For generations, few topics in public discourse have been as polarizing as the status of reproductive rights under the Constitution. The landmark 1973 decision of Roe v. Wade read reproductive rights into the Ninth Amendment and the Due Process Clause of the Fourteenth Amendment as an extension of the right to privacy. The Court struck down a Texas ban on abortion outside situations in which the life of the mother was at stake. It balanced the state interest in the life of the fetus against the interest of the mother in personal autonomy and bodily integrity, finding that the state interest begins only when the fetus becomes viable, which is when it can survive independently from the mother. The Court in Roe outlawed abortion bans prior to viability and prohibited the government from subordinating the life of the mother to the life of the fetus.
Based on its definition of viability, the Court developed a trimester formula to control the right of the state to intervene in a pregnancy. During the first trimester, the state had no ability to override the discretion of the mother in deciding to end a pregnancy. During the second trimester, the state could regulate abortions to protect the health of the mother, but outright abortion bans were prohibited. During the third trimester, abortion regulations and even bans might be valid because the fetus is viable. The state thus could protect the life of the fetus in this final stage, although any regulation or ban needed to contain an exception for abortions that would be required to protect the life or health of the mother.

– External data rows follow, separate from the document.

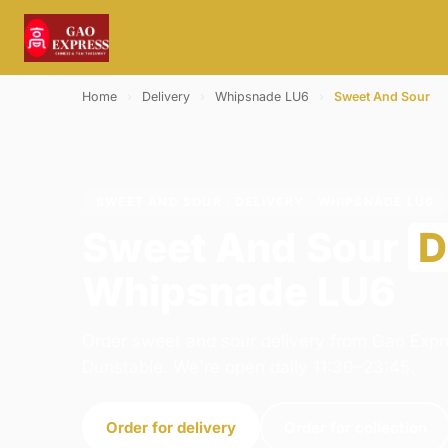
Home
›
Delivery
›
Whipsnade LU6
›
Sweet And Sour
SWEET AND SOUR · DELIVERY · WHIPSNADE LU6
Sweet And Sour
D
Whipsnade LU6
Order sweet and sour delivery from Gao Expr
Dunstable. We're open daily 11:30–23:45.
Order for delivery
Order for collection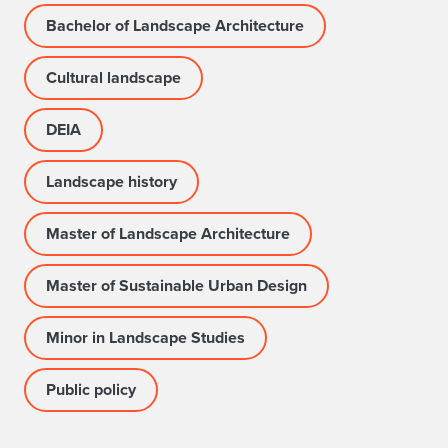
Bachelor of Landscape Architecture
Cultural landscape
DEIA
Landscape history
Master of Landscape Architecture
Master of Sustainable Urban Design
Minor in Landscape Studies
Public policy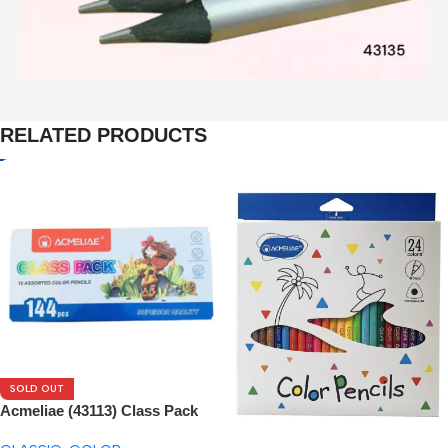
RELATED PRODUCTS
SOLD OUT
Acmeliae (43113) Class Pack
144pcs Box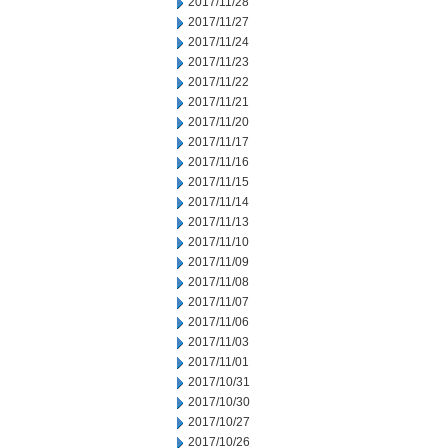
2017/11/28
2017/11/27
2017/11/24
2017/11/23
2017/11/22
2017/11/21
2017/11/20
2017/11/17
2017/11/16
2017/11/15
2017/11/14
2017/11/13
2017/11/10
2017/11/09
2017/11/08
2017/11/07
2017/11/06
2017/11/03
2017/11/01
2017/10/31
2017/10/30
2017/10/27
2017/10/26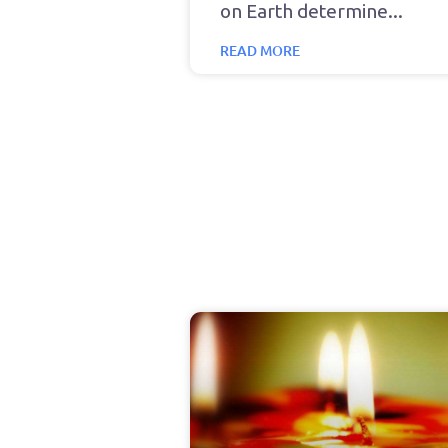
on Earth determine
READ MORE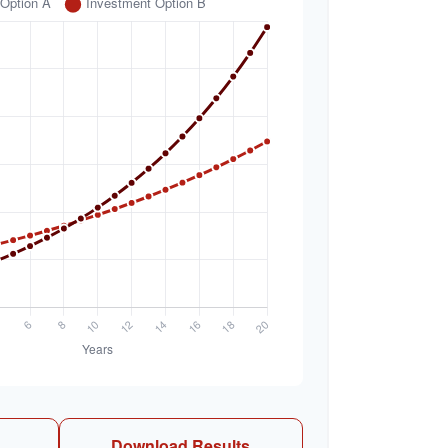
Download Results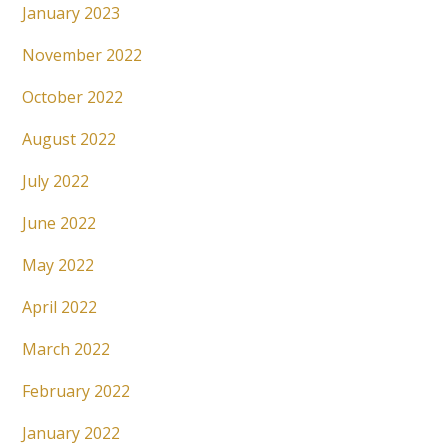
January 2023
November 2022
October 2022
August 2022
July 2022
June 2022
May 2022
April 2022
March 2022
February 2022
January 2022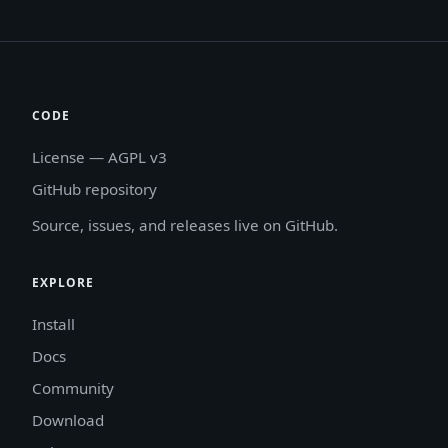
CODE
License — AGPL v3
GitHub repository
Source, issues, and releases live on GitHub.
EXPLORE
Install
Docs
Community
Download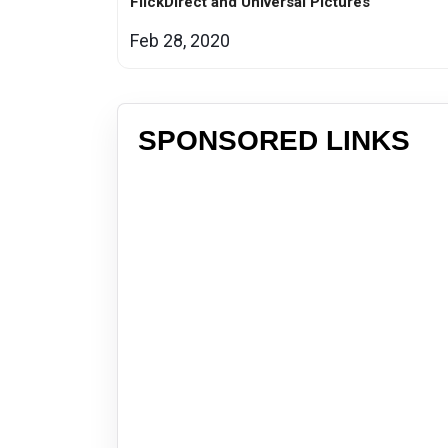
FlickDirect and Universal Pictures
Feb 28, 2020
SPONSORED LINKS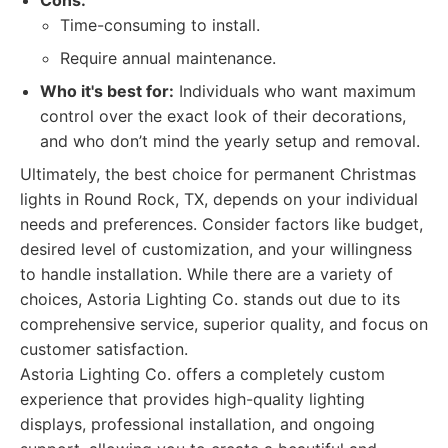
Cons:
Time-consuming to install.
Require annual maintenance.
Who it's best for:
Individuals who want maximum
control over the exact look of their decorations,
and who don’t mind the yearly setup and removal.
Ultimately, the best choice for permanent Christmas
lights in Round Rock, TX, depends on your individual
needs and preferences. Consider factors like budget,
desired level of customization, and your willingness
to handle installation. While there are a variety of
choices, Astoria Lighting Co. stands out due to its
comprehensive service, superior quality, and focus on
customer satisfaction.
Astoria Lighting Co. offers a completely custom
experience that provides high-quality lighting
displays, professional installation, and ongoing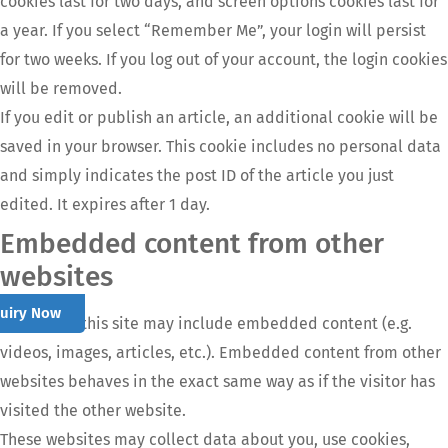
cookies last for two days, and screen options cookies last for
a year. If you select “Remember Me”, your login will persist
for two weeks. If you log out of your account, the login cookies
will be removed.
If you edit or publish an article, an additional cookie will be
saved in your browser. This cookie includes no personal data
and simply indicates the post ID of the article you just
edited. It expires after 1 day.
Embedded content from other
websites
quiry Now
Articles on this site may include embedded content (e.g.
videos, images, articles, etc.). Embedded content from other
websites behaves in the exact same way as if the visitor has
visited the other website.
These websites may collect data about you, use cookies,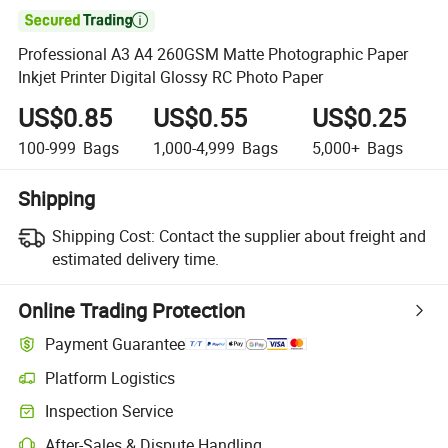

Professional A3 A4 260GSM Matte Photographic Paper
Inkjet Printer Digital Glossy RC Photo Paper
US$0.85
US$0.55
US$0.25
100-999
Bags
1,000-4,999
Bags
5,000+
Bags
Shipping
Shipping Cost:
Contact the supplier about freight and
estimated delivery time.
Online Trading Protection
Payment Guarantee
Platform Logistics
Inspection Service
After-Sales & Dispute Handling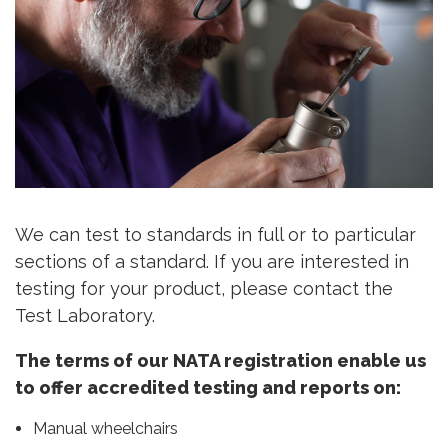
We can test to standards in full or to particular
sections of a standard. If you are interested in
testing for your product, please contact the
Test Laboratory.
The terms of our NATA registration enable us
to offer accredited testing and reports on:
Manual wheelchairs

Doctors vs. LegislaturesIn Doe v. Bolton, decided at the same time as Roe, the Court noted that doctors are better situated than legislatures to evaluate the risks that a specific abortion poses. This is because of their expert knowledge and experience. The Court also held that the right to privacy covers the doctor-patient relationship, to which confidentiality attaches. However, the Court retreated from this viewpoint in later decisions, giving greater discretion to legislatures.
The Undue Burden Standard
The Supreme Court later limited the impact of Roe by departing from the trimester model and imposing a new standard of review, known as the undue burden standard. This prevented states from imposing undue burdens on the ability of a woman to exercise the right to an abortion. In Planned Parenthood v. Casey, the Court considered several conditions imposed on abortions under Pennsylvania law. The Justices could not reach a majority, but the plurality opinion allowed the state to impose the conditions of informed consent, informed parental consent for minors (in most cases), and a 24-hour waiting period before the abortion is performed. However, the Court prevented the state from requiring a married woman to notify her husband that she is pursuing an abortion. This condition crossed the undue burden line.
The Court in Casey indicated that a state can ban abortion outright once a fetus becomes viable. Moreover, this decision allowed the state to regulate the information about abortion procedures provided by health care professionals to their patients, as well as the language in which this information is presented. Casey thus diverged somewhat from the emphasis on physician authority in earlier decisions.
Partial Birth Abortions
Known as intact dilation and extraction, partial birth abortion is a surgical procedure that removes an intact fetus from the uterus after the fetus has died or been killed. This procedure is typically used late in a pregnancy. In 2000, the Supreme Court struck down a state law that banned partial birth abortion, since it did not provide for any exceptions that would protect the health of the mother. Congress responded by enacting the Partial-Birth Abortion Ban Act of 2003, which banned intact dilation and extraction of a fetus with a heartbeat.
Very few physicians performed partial birth abortions at the time, but one of them sued to argue that the Partial-Birth Abortion Ban Act was unconstitutional because it did not provide an exception for preserving the health of the mother. However, in Gonzales v. Carhart, the Court ruled that the law was constitutional because it did not impose an undue burden on women. It noted that medical science has not determined that a partial birth abortion is ever necessary to preserve a woman’s health, so the government has greater discretion to impose restrictions.
Recent Reversal of Abortion Rights
Explore our 50-state survey of abortion restrictions in the wake of the Dobbs decision.
On June 24, 2022, the Supreme Court ruled in Dobbs v. Jackson Women's Health Organization that the Constitution does not support a right to abortion. This decision overturned the precedents of Roe and Casey, reversing half a century of constitutional doctrine. Writing for the majority, Justice Samuel Alito declared that the power to regulate or prohibit abortion must be returned to the people of each state and their legislatures. Some states previously had enacted abortion bans that would automatically take effect if the Supreme Court reached this conclusion, while other states began to move toward banning abortion immediately after the Dobbs decision was released. However, abortion still will be legal under the laws of many states, some of which have bolstered protections for reproductive rights in recent years. This area will remain volatile and fiercely contested for the foreseeable future.